Offering a Spiritual Foundation

P1040390Interview with Štěpán Brodský, who is newly in charge of the systematic development of pastoral services at the Diaconia of the ECCB.

The ECCB Diaconia should provide pastoral care. What does this mean though? The people outside the Church have no clue whatsoever and also the ones from the church are often hesitant. The doubts are even bigger in the ECCB Diaconia as most of its clients and employees live outside the churches and even apart from any Christian tradition. So is there any reason for providing pastoral care in the ECCB Diaconia?

There are two reasons. One is, we could say, the legal one. The Diaconia is run by the Church and the task of the Church is the spiritual dimension of taking care of someone. Neither the Church, nor the Diaconia, can just get rid of this obligation. The spiritual company can also spice up our social work, a value that we can add to our work. That is the second reason.

 

Each Diaconia Center has its partner congregation. There should be cooperation via the local minister. The minister should take care of the spiritual needs of the given center. Should not that be enough to cover the pastoral care?

It is often not so. The cooperation between the congregations and Diaconia is voluntary and often this is a “Cinderella” among what the congregation does. The minister has many obligations in his/her congregation and working for the Diaconia is often the last thing to think about. The cooperation is without problems only in those cases when the Diaconia Center was established by the will of the people from the local congregation. But there are also such centers that were established apart from any congregation. In such cases the cooperation is usually weak from the beginning. Therefore, we aim to take pastoral care more seriously and to professionalize it. Such work cannot be done from a distance or by sitting at a table. Pastoral care makes sense only when the worker spends time with the clients and employees. And if the pastor of the partner congregation is not capable of this, then someone else should be invited to take this position.

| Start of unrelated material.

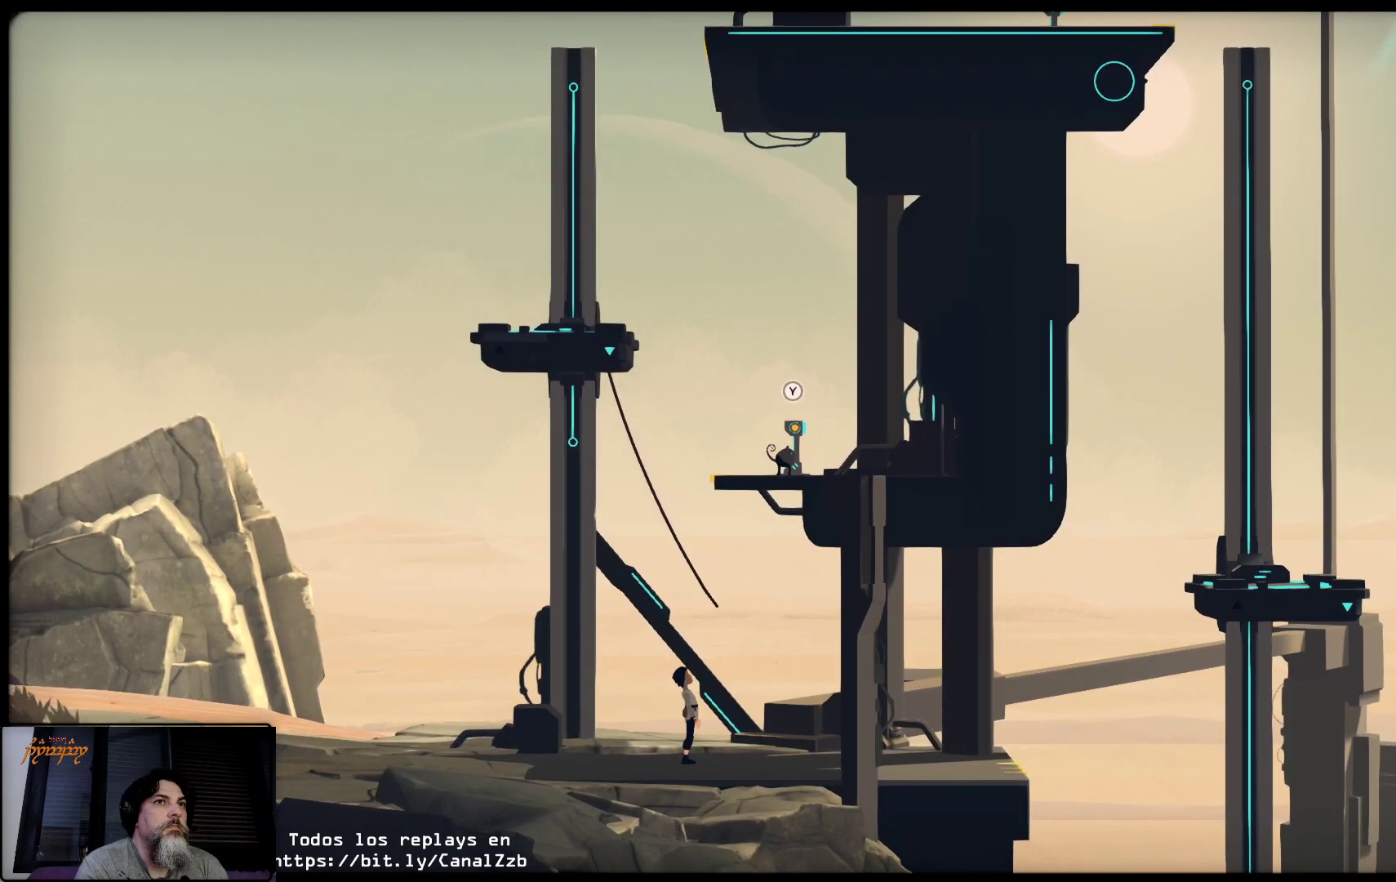
{"buttons": [], "left_stick": "center", "right_stick": "center", "events": []}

How are we to deal with the fact that many employees and clients of the Diaconia have no idea what pastoral care means, have no interest in it and perhaps are even afraid of it?

It ought to be emphasized that pastoral services, as we understand them in the Diaconia, are not missionary. In this way they differ from the standard work within the congregations. The aim is not to bring someone to faith. Offering support and a spiritual foundation are the primary accents – that the health and social care of the Diaconia be accompanied by humanity which is carried out through basic Christian values. The pastoral worker must explain that their task is not to make one a Christian.

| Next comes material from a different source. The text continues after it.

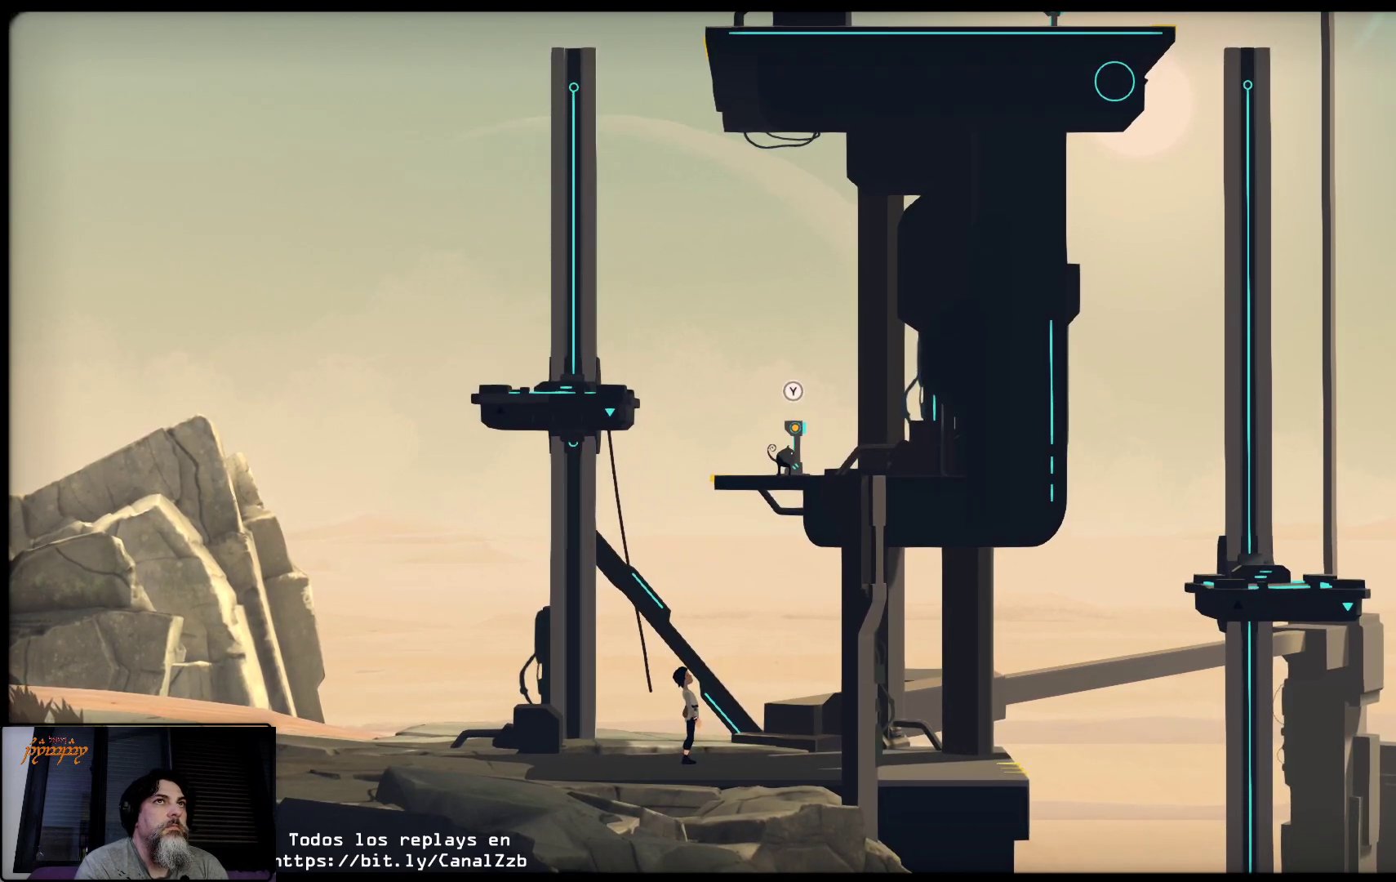
{"buttons": [], "left_stick": "center", "right_stick": "center", "events": []}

Then, doesn’t a psychologist fit better for such a job?

Pastoral care differs from psychology and psychotherapy. It aims for something different. It makes no diagnosis. It does not heal but accompanies. And also it deals with a sphere with which psychology does not work and which is expressed by words as God, religion, faith – even though those terms do not need to appear at all during the spiritual company.

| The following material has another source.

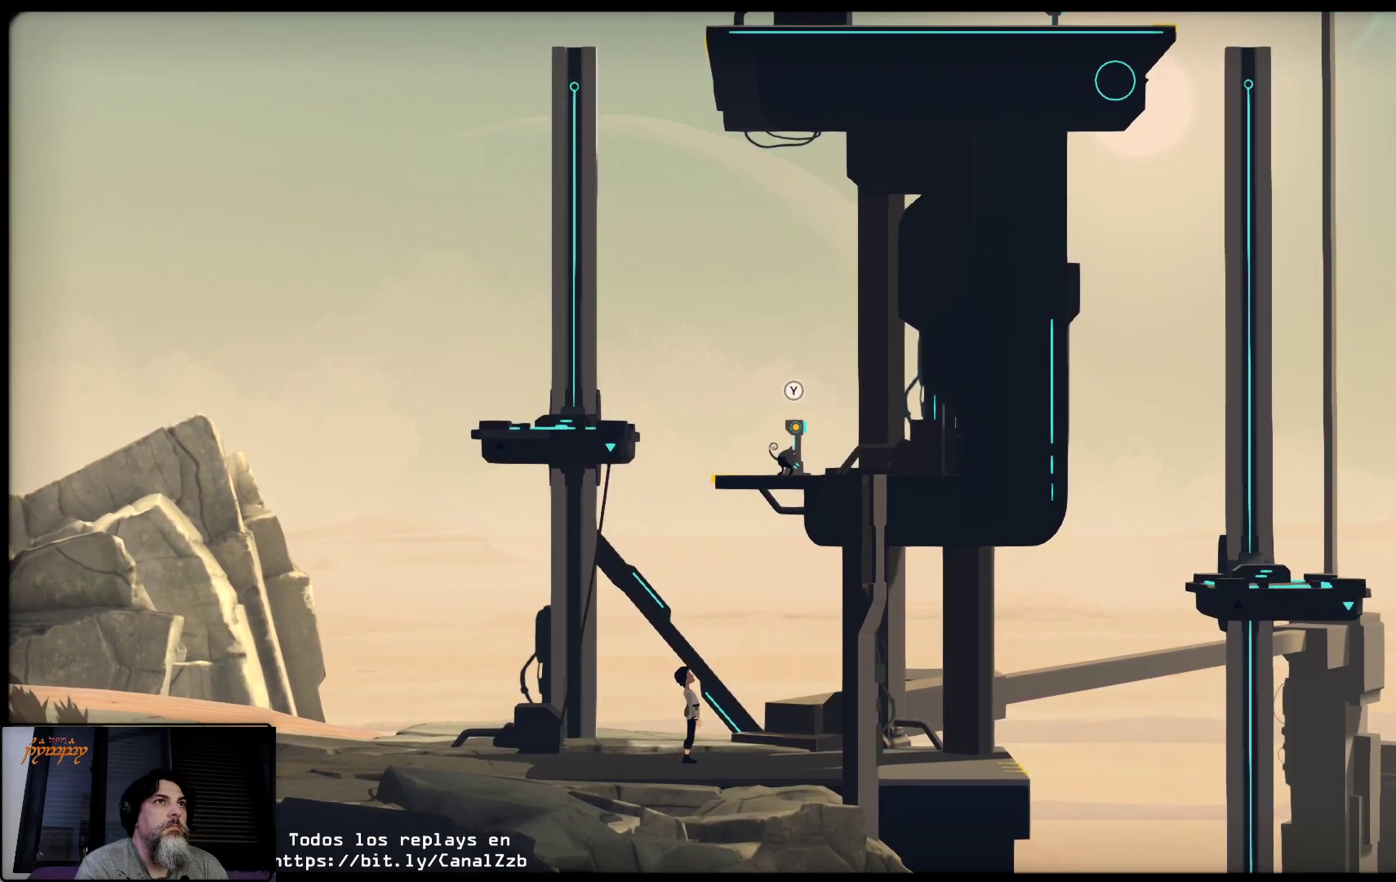
{"buttons": [], "left_stick": "center", "right_stick": "center", "events": []}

Where can such pastoral workers be found? Will there be any interested in such a position?

There is always a shortage of good people. However, many selfless people with social feeling and talent for pastoral work can be found among the pastors and laity in the congregations. These qualities should belong to an equipment of a Christian. Life experiences, those that rather older people have, are an advantage. But I also know many young people who are “tuned up” in the right way – they have those “radars” that can recognize what the other person needs. The basic condition is that the pastoral worker likes other people, which is expressed by patience, understanding, respect to one another and ability to give the other some space.

Questions asked by Adam Šůra, ECCB Diaconia

Štěpán Brodský studied theology at the Evangelical Theological Faculty in Prague and also in Kampen in the Netherlands. He was minister in the north Bohemian town of Třebenice and senior in the Ústí nad Labem Presbytery, and then minister in the city of Hradec Králové. As a minister-volunteer he used to work in prisons. He is married to his wife Rut, also a minister and theologian, and they have two children together; a daughter Judita (*1997) and a son Jáchym (*2002).